The methods, systems, devices, graphs, and tables discussed herein are examples. Various configurations may omit, substitute, or add various procedures or components as appropriate. For instance, in alternative configurations, the methods may be performed in an order different from that described, and/or various stages may be added, omitted, and/or combined. Also, features described with respect to some configurations may be combined in various other configurations. Different aspects and elements of the configurations may be combined in a similar manner. Also, technology evolves and, thus, many of the elements are examples and do not limit the scope of the disclosure or claims. Additionally, the techniques discussed herein may provide differing results with different types of context awareness classifiers.
Unless defined otherwise, the technical and scientific terms used herein have the same meaning as commonly or conventionally understood. As used herein, the articles “a” and “an” refer to one or to more than one (i.e., to at least one) of the grammatical object of the article. By way of example, “an element” means one element or more than one element. “About” and/or “approximately” as used herein when referring to a measurable value such as an amount, a temporal duration, and the like, encompasses variations of ±20% or ±10%, ±5%, or +0.1% from the specified value, as such variations are appropriate when discussing the systems, devices, circuits, methods, and other implementations described herein. “Substantially” as used herein when referring to a measurable value such as an amount, a temporal duration, a physical attribute (such as frequency), and the like, also encompasses variations of ±20% or ±10%, ±5%, or +0.1% from the specified value, as such variations are appropriate when discussing the systems, devices, circuits, methods, and other implementations described herein.
As used herein, including in the claims, “and” as used in a list of items prefaced by “at least one of” or “one or more of” indicates that any combination of the listed items may be used.
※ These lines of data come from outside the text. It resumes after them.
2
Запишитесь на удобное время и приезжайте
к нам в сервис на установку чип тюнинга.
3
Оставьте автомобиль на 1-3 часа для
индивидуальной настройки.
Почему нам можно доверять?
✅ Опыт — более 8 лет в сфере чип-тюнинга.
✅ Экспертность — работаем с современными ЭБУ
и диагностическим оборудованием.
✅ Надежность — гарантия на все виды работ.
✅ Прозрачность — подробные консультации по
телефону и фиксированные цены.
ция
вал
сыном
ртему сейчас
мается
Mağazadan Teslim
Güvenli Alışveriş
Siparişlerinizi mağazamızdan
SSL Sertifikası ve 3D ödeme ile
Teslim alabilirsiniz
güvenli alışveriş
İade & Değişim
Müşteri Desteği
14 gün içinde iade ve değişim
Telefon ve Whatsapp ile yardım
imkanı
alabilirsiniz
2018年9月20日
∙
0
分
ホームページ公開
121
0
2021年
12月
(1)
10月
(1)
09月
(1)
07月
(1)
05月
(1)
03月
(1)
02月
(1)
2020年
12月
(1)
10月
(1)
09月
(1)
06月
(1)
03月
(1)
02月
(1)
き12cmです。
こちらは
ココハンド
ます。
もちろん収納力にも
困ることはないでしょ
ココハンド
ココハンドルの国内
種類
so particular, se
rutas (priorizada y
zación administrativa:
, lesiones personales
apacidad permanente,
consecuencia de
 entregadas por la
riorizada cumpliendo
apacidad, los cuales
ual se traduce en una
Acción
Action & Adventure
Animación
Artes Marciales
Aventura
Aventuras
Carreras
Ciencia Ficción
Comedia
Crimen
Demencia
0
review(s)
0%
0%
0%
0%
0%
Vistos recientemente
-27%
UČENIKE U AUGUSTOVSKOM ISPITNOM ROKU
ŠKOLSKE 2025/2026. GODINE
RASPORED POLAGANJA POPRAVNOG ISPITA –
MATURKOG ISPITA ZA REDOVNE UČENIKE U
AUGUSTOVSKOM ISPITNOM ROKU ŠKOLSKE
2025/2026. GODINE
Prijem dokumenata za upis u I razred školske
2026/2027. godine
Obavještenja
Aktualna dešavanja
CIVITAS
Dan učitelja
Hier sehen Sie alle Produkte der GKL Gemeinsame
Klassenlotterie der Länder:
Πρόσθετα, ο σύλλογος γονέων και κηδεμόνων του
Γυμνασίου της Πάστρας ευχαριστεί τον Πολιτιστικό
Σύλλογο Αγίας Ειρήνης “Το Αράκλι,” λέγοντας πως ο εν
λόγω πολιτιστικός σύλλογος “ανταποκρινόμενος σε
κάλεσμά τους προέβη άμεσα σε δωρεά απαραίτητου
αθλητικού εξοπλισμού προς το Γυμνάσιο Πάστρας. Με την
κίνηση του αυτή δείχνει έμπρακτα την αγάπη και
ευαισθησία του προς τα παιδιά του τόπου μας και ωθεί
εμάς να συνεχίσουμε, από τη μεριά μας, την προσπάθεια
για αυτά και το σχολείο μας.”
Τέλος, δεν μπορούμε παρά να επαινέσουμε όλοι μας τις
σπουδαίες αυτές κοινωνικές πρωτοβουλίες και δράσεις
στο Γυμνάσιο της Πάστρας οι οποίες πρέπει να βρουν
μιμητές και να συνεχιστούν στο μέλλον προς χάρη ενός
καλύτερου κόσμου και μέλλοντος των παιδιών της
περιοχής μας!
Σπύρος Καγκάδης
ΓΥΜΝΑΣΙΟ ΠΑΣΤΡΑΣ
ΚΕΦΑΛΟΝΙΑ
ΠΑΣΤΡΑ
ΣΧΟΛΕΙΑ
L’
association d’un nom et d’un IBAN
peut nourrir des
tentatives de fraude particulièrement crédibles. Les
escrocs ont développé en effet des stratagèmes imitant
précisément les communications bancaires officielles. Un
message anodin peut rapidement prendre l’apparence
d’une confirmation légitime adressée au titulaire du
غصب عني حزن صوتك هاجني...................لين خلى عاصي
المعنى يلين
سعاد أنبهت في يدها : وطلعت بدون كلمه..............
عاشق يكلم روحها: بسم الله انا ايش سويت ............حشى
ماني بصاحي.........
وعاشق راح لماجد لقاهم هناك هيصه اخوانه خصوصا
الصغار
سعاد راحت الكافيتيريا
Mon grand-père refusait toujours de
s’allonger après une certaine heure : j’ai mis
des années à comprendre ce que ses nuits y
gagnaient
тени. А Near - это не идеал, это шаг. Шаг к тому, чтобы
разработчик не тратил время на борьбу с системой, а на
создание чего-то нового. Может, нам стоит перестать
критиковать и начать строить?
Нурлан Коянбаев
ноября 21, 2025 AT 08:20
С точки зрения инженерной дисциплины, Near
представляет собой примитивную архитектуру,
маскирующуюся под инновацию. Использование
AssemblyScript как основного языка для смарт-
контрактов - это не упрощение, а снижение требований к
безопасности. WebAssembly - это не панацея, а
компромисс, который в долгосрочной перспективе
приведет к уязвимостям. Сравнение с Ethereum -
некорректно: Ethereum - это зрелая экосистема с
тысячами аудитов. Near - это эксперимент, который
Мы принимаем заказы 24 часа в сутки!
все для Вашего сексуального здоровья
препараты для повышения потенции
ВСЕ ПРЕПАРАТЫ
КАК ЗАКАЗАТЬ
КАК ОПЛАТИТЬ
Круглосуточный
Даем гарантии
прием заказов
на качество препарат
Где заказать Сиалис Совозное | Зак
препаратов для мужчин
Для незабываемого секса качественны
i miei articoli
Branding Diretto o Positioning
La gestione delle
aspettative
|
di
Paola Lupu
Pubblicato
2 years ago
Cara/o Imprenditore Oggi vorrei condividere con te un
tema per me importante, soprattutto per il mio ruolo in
For example, a list of “at least one of A, B, and C” includes any of the combinations A or B or C or AB or AC or BC and/or ABC (i.e., A and B and C). Furthermore, to the extent more than one occurrence or use of the items A, B, or C is possible, multiple uses of A, B, and/or C may form part of the contemplated combinations. For example, a list of “at least one of A, B, and C” may also include AA, AAB, AAA, BB, etc.
While illustrative and presently preferred embodiments of the disclosed systems, methods, and machine-readable media have been described in detail herein, it is to be understood that the inventive concepts may be otherwise variously embodied and employed, and that the appended claims are intended to be construed to include such variations, except as limited by the prior art. While the principles of the disclosure have been described above in connection with specific apparatuses and methods, it is to be clearly understood that this description is made by way of example and not as limitation on the scope of the disclosure.